“By your Spirit make us one with Christ,
One with each other,
And one in ministry to all the world.”
These words from the United Methodist Communion Service remind us that, ultimately, the goal of using spiritual gifts goes beyond the church doors.
“Spiritual gifts are gifts given by God to be used on behalf of others,” Bishop Sandra Steiner Ball said. “ … It’s about Christ, and Christ calls us to minister to and be in ministry with the whole body of Christ, all God’s created people.”
Spiritual gifts strengthen the unity of the church, and in doing so, they help the church make disciples of Jesus Christ for the transformation of the world.
“All of our gifts, regardless of whether it’s prophecy or service or compassion — whatever the gift may be that we happen to have — it all ties in with bringing about God’s kingdom,” said Rev. Brad Davis, who spoke recently about his spiritual gift of prophecy. (See how Davis and others around the conference use their spiritual gifts by clicking here.) “As the people of God, we are to use our gifts to give a glimpse of that coming kingdom in the here and now, the way that God intends the world to be, the life that God intends for all of us to live.”
And that, Bishop Sandra said, “can benefit the communities in ways beyond your imagination.”
“Spiritual gifts are not about self-improvement,” she added. “You can self-improve; if you live out of your spiritual giftedness, you will become more of the person that God created and designed you to be, … but spiritual gifts are those gifts that are to be used on behalf of others. So if you’ve discovered a spiritual gift and you’re letting it languish, you’re really hurting the whole community by not contributing your gift to the whole body of Christ.”
Keep in mind, though, added Rev.

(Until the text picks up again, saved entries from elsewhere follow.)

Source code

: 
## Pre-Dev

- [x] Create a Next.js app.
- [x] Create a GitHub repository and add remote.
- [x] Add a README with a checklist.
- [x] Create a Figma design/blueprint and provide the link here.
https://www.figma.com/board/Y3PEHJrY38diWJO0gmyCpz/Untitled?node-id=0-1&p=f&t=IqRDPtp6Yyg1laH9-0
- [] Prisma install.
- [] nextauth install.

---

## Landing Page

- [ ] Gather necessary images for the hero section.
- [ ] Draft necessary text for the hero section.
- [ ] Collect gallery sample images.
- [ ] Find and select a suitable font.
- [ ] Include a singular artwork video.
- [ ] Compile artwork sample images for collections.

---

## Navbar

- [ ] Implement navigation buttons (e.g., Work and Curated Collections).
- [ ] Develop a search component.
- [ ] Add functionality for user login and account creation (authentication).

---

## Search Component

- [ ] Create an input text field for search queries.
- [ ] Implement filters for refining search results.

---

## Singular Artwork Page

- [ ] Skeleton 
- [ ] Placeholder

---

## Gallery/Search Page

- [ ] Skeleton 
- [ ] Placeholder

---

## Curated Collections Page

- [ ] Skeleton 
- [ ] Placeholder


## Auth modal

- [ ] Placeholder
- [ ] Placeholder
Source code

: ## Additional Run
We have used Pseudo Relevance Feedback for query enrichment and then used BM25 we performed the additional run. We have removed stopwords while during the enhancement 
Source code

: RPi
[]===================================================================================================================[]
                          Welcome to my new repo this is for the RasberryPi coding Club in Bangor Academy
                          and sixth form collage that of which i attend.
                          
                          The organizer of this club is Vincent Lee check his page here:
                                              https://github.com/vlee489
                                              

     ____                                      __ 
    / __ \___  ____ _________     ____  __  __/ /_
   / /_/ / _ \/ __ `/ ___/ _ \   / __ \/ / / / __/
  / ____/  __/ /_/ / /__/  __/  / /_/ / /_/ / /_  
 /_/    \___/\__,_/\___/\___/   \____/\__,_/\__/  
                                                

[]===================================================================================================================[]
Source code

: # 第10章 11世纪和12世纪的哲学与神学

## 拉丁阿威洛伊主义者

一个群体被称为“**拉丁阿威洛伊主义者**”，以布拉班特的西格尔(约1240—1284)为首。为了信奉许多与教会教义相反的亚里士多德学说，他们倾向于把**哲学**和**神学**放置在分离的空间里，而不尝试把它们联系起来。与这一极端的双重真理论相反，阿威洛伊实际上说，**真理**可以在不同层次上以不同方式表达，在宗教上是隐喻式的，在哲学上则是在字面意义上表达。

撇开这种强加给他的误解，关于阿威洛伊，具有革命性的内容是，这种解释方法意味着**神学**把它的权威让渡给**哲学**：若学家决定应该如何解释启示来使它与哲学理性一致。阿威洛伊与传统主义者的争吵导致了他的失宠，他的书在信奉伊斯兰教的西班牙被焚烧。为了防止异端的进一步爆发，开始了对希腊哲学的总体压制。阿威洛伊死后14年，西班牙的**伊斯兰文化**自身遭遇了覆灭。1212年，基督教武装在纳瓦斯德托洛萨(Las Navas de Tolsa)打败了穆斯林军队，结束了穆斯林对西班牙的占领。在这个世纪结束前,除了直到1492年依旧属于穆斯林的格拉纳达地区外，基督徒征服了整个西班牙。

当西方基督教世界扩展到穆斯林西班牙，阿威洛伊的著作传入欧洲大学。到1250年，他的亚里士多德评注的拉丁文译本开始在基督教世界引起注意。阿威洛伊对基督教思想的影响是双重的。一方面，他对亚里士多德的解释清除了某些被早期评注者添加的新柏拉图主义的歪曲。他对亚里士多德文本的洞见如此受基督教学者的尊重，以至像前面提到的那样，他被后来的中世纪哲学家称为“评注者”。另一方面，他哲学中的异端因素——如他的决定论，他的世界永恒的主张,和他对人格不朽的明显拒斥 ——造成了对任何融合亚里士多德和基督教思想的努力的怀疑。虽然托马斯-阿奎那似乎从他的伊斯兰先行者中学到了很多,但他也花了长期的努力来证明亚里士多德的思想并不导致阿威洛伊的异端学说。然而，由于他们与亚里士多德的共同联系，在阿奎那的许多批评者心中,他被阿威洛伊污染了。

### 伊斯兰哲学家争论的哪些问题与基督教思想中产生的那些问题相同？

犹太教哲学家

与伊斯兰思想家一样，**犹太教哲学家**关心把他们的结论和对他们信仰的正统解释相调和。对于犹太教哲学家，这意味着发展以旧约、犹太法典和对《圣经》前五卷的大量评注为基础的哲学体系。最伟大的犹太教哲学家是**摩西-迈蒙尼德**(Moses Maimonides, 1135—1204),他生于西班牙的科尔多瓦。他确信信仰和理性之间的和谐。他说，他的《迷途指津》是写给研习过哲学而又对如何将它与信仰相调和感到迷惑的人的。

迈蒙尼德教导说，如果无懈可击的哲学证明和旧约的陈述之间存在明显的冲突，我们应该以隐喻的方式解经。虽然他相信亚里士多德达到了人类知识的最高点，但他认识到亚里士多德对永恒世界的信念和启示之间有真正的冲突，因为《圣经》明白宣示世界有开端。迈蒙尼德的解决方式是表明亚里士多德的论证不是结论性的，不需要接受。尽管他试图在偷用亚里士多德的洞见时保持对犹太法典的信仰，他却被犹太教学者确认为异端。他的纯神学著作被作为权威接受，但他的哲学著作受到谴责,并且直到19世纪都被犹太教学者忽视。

Sheri Kernik, that as the needs of the community change, so may your gifts or the order in which your spiritual gifts inventory presents them.
“You should do a spiritual gifts inventory at least once a year, because God takes your gifts, and he moves them for where he wants you to go,” Kernik said. “Your gifts are always shifting and changing as God sees a need. It’s up to us to take what God has intended for us and use it.”
“God gives us the gifts we need at the time that we need them,” Bishop Sandra said.
Dawna Johnson, a lay member of Spruce Street UMC, compared spiritual gifts to recipes — those that have a few main ingredients in common but can be used in various combinations for entirely different results.
“God may make one of your other spiritual gifts come to the surface when he needs it,” she said. “If I say I’m going to make chicken, my specialty may be chicken noodle soup. But I know that I can also make bruschetta with that chicken. The chicken is still in there. It’s still the base. For me, my gift of faith is like that. It’s the one ingredient that I can see in every gift that I have received.”
Whatever those gifts may be, it’s important to use them not only within a church but to take them outside the church, for the transformation of the world.
“I think it’s important that churches have an opportunity to be in relationship with each other and do life together — not just sit in a pew,” Rev. Bev Colombo said as she spoke about her gift of apostleship.
For Paula McCoy, a certified lay minister and school nurse with the gift of discernment, spiritual gifts apply not only in church, but in daily living. “It’s about how we use this information to serve Christ better, now, in our time,” she said, “and it applies in pretty much everything I do.”